▸ **Work to complete**
(a) In the text on microfluidic blood plasma separation, at what flow rate was plasma separated from undiluted whole blood in 10μm width microchannels?
(b) List every person named as an author in the text on microfluidic blood plasma separation.

Design, test and biological validation of microfluidic systems for blood plasma separation

• Main Author: Kersaudy-Kerhoas, Maiwenn
• Other Authors: Dhariwal, Resh : Desmulliez, Marc
• Published: Heriot-Watt University 2010
• Online Access: http://ethos.bl.uk/OrderDetails.do?uin=uk.bl.ethos.547709

Sample preparation has been described as the weak link in microfluidics. In particular, plasma has to be extracted from whole blood for many analysis including protein analysis, cell-free DNA detection for prenatal diagnosis and transplant monitoring. The lack of suitable devices to perform the separation at the microscale means that Lab On Chip (LOC) modules cannot be fully operated without sample preparation in a full-scale laboratory. In order to address this issue, blood flow in microchannels has been studied, and red blood cells behaviours in different geometrical environments have been classified. Several designs have been subsequently proposed to exploit some natural properties of blood flow and extract pure plasma without disturbing the cells. Furthermore, a high-level modelling method was developed to predict the behaviour of passive microfluidic networks. Additionally, the technique proposed provides useful guidance over the use of systems in more complex external environments. Experimental results have shown that plasma could be separated from undiluted whole blood in 10μm width microchannels at a flow rate of 2mL/hr. Using slightly larger structures (20μm) suitable for mass-manufacturing, diluted blood can be separated with 100% purity efficiency at high flow rate. An extensive biological validation of the extracted plasma was carried out to demonstrate its quality. To this effect Polymerase Chain Reaction (PCR) was performed to amplify targeted human genomic sequence from cell-free DNA present in the plasma. Furthermore, the influence of the sample dilution and separation efficiency on the amplification was characterised. It was shown that the sample dilution does have an influence on the amplification of house-keeping gene, but that amplification can be achieved even on high diluted samples. Additionally amplification can also be obtained on plasma samples with a range of separation efficiencies from 100% to 84%. In particular, two main points have been demonstrated (i) the extraction of plasma using combination of constrictions and bifurcations, (ii) the biological validation of the extracted plasma.

▸ **Input data**
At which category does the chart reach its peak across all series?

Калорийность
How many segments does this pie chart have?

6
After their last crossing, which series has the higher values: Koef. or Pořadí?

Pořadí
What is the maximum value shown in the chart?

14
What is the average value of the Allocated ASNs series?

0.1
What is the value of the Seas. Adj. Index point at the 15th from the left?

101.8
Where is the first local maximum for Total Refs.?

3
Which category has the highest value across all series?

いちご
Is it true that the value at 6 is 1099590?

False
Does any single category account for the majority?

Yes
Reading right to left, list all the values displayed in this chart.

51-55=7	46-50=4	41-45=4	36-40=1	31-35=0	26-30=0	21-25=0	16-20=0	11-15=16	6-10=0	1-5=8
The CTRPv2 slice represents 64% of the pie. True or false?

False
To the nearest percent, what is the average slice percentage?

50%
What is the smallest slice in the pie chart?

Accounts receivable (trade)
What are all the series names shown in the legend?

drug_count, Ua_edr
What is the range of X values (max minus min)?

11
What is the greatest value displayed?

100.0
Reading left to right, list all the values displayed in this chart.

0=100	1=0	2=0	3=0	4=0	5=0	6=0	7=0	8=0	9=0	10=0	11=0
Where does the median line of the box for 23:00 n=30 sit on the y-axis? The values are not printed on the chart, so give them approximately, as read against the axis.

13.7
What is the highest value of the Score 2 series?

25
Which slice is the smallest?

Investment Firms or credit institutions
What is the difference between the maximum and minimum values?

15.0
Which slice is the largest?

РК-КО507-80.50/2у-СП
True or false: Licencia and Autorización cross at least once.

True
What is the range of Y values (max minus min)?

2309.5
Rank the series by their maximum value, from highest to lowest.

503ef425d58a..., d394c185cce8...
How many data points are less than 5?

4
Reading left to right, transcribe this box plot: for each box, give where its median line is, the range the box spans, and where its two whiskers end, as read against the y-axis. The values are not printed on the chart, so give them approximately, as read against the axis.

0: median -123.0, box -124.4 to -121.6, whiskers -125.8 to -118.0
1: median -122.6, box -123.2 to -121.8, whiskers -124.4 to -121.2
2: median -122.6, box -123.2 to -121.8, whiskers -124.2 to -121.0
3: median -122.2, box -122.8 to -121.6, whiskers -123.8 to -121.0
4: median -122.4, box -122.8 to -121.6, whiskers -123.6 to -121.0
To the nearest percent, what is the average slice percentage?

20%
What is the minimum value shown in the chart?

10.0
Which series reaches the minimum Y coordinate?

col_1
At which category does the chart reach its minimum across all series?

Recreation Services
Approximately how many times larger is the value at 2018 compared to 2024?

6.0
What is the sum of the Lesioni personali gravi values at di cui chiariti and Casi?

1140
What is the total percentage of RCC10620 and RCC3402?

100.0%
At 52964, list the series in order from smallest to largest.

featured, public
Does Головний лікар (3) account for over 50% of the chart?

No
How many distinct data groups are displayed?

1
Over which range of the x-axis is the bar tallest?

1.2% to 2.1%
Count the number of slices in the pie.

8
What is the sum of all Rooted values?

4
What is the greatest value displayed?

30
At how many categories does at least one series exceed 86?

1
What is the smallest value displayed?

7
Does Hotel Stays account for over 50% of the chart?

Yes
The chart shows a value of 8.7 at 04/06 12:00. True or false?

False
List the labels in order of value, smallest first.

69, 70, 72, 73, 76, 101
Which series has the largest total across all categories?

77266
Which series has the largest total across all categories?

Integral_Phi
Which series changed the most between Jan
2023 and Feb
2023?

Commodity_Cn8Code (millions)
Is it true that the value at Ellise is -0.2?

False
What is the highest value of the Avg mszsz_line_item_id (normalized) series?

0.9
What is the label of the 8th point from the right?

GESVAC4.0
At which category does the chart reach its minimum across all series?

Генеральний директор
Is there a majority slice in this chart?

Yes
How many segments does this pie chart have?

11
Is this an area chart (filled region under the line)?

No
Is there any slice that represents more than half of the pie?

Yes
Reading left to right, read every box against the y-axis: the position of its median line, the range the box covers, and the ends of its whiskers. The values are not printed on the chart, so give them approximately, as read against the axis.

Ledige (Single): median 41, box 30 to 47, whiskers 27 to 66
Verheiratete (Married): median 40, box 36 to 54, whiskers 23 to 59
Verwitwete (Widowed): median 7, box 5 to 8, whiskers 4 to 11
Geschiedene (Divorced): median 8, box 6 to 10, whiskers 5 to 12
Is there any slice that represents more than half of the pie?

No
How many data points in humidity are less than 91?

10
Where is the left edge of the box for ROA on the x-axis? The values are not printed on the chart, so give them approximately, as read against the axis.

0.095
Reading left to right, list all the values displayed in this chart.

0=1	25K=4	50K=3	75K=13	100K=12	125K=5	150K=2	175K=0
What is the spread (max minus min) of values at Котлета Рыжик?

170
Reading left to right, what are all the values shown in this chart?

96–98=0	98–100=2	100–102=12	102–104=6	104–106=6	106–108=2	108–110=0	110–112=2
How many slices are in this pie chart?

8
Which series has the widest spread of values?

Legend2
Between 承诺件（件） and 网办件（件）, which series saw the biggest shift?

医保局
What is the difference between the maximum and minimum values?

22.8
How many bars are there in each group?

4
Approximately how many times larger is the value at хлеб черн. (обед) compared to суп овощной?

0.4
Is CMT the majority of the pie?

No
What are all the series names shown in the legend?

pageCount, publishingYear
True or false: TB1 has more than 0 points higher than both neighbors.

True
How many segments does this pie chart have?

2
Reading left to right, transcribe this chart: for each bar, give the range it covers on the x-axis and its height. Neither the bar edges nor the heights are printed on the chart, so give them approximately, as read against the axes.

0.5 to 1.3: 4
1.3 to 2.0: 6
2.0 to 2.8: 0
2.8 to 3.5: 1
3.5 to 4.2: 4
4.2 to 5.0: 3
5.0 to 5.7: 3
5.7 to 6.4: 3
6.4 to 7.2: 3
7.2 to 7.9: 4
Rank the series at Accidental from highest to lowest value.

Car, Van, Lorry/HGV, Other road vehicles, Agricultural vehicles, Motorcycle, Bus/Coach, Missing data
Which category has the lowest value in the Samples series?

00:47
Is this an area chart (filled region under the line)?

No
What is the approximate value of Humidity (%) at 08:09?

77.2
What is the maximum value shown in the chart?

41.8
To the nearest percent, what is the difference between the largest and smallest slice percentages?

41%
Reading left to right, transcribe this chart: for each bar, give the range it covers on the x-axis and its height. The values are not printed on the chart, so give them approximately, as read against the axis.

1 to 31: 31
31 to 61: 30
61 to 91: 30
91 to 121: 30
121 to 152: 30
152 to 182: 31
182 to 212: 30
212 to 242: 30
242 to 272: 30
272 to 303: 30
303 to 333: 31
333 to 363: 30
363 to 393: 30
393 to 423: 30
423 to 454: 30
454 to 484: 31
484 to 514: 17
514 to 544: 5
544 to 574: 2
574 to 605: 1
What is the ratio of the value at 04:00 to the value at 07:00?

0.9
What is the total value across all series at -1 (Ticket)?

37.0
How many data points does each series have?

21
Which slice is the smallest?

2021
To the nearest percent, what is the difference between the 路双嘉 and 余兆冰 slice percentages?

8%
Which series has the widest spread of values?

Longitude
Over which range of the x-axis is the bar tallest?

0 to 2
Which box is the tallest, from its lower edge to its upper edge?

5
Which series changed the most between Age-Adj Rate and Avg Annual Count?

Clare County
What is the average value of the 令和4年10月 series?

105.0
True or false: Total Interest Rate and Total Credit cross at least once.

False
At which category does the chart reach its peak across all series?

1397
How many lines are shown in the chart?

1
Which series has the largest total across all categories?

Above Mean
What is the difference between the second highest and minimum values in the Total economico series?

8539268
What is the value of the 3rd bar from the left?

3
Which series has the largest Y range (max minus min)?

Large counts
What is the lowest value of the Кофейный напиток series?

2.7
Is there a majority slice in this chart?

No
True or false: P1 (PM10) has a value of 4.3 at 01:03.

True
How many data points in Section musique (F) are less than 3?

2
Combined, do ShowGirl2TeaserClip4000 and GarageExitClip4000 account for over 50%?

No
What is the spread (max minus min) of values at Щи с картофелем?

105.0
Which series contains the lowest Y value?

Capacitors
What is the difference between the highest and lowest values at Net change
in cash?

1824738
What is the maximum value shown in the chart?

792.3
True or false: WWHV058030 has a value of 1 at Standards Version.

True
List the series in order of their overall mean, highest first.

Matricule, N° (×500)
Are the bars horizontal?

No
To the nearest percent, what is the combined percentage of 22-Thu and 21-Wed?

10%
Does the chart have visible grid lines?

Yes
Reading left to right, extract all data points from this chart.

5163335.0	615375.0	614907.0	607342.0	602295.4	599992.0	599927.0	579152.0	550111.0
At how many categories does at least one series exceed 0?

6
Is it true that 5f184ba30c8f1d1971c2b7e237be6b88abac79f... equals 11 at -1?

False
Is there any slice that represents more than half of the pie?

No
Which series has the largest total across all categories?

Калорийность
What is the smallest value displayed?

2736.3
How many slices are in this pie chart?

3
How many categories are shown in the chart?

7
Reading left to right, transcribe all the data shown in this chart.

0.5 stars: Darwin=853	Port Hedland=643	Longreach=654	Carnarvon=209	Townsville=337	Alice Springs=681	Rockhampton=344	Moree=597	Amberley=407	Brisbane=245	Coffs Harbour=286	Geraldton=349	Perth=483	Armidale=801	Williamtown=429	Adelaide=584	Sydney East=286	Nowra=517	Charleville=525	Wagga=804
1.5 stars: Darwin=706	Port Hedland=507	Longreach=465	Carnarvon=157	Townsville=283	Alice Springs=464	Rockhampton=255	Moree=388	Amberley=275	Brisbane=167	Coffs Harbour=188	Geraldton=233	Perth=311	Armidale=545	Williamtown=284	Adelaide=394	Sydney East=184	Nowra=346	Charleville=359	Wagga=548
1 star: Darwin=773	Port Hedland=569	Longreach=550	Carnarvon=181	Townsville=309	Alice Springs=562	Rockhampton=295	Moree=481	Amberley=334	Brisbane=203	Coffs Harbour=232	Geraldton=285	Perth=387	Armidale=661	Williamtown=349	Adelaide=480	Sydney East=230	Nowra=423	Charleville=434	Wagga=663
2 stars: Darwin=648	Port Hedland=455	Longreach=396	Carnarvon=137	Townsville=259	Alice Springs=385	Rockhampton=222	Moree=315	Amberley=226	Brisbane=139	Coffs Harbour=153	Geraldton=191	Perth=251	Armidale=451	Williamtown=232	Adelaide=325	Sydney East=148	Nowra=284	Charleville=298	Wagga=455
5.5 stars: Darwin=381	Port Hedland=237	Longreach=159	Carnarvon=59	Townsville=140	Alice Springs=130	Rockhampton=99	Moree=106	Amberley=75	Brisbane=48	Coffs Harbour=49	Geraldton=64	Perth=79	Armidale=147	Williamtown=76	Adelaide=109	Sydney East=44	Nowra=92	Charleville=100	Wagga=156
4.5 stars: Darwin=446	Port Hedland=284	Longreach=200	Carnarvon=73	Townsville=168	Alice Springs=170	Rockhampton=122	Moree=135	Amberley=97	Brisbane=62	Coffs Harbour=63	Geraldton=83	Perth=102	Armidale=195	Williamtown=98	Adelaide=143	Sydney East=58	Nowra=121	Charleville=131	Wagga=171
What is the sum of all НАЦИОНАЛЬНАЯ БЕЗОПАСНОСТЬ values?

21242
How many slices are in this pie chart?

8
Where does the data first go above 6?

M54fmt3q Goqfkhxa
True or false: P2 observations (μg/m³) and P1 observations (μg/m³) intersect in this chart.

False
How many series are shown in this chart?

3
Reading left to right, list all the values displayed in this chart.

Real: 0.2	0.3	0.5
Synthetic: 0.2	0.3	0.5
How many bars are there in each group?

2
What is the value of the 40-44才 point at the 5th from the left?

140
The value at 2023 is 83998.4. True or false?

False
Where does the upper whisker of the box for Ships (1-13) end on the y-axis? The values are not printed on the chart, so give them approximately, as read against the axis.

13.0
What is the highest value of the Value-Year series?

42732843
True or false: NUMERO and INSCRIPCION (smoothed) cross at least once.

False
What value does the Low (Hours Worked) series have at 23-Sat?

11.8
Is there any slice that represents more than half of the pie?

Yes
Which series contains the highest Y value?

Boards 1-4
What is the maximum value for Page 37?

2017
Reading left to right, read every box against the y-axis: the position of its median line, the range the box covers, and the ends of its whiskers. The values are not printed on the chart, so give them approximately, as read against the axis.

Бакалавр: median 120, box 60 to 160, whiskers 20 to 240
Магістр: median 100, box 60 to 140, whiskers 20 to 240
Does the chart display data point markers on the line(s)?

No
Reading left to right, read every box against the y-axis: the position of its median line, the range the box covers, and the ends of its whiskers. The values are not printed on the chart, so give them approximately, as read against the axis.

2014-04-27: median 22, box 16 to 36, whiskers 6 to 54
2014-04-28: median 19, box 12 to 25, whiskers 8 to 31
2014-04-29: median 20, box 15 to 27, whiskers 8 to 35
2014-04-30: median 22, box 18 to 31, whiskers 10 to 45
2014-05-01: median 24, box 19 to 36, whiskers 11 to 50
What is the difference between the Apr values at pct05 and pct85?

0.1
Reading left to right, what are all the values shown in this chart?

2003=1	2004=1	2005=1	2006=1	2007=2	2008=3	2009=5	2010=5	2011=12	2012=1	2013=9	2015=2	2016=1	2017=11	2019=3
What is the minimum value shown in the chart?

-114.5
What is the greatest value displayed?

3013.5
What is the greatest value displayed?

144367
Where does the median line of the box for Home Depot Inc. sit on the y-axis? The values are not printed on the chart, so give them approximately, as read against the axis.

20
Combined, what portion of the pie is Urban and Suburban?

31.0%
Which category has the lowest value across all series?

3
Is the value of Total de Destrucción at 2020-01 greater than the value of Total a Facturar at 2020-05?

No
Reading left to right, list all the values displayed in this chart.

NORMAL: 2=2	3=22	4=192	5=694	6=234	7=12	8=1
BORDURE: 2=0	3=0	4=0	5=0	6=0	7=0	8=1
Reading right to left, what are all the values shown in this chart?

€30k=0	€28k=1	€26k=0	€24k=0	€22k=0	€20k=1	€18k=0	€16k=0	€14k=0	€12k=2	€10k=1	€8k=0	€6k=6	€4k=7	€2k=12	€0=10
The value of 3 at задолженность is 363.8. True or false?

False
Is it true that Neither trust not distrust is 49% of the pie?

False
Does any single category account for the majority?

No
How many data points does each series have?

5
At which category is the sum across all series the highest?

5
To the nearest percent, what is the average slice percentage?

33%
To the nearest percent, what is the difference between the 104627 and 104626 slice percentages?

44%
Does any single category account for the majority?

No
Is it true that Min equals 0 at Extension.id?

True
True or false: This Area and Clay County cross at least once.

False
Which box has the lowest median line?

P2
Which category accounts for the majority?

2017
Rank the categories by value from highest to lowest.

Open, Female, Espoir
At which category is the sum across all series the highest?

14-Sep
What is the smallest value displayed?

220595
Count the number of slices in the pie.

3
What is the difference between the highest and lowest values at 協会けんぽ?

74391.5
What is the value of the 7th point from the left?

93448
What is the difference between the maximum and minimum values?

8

▸ **Activity answers**
(a) 2mL/hr

(b) Kersaudy-Kerhoas, Maiwenn; Dhariwal, Resh; Desmulliez, Marc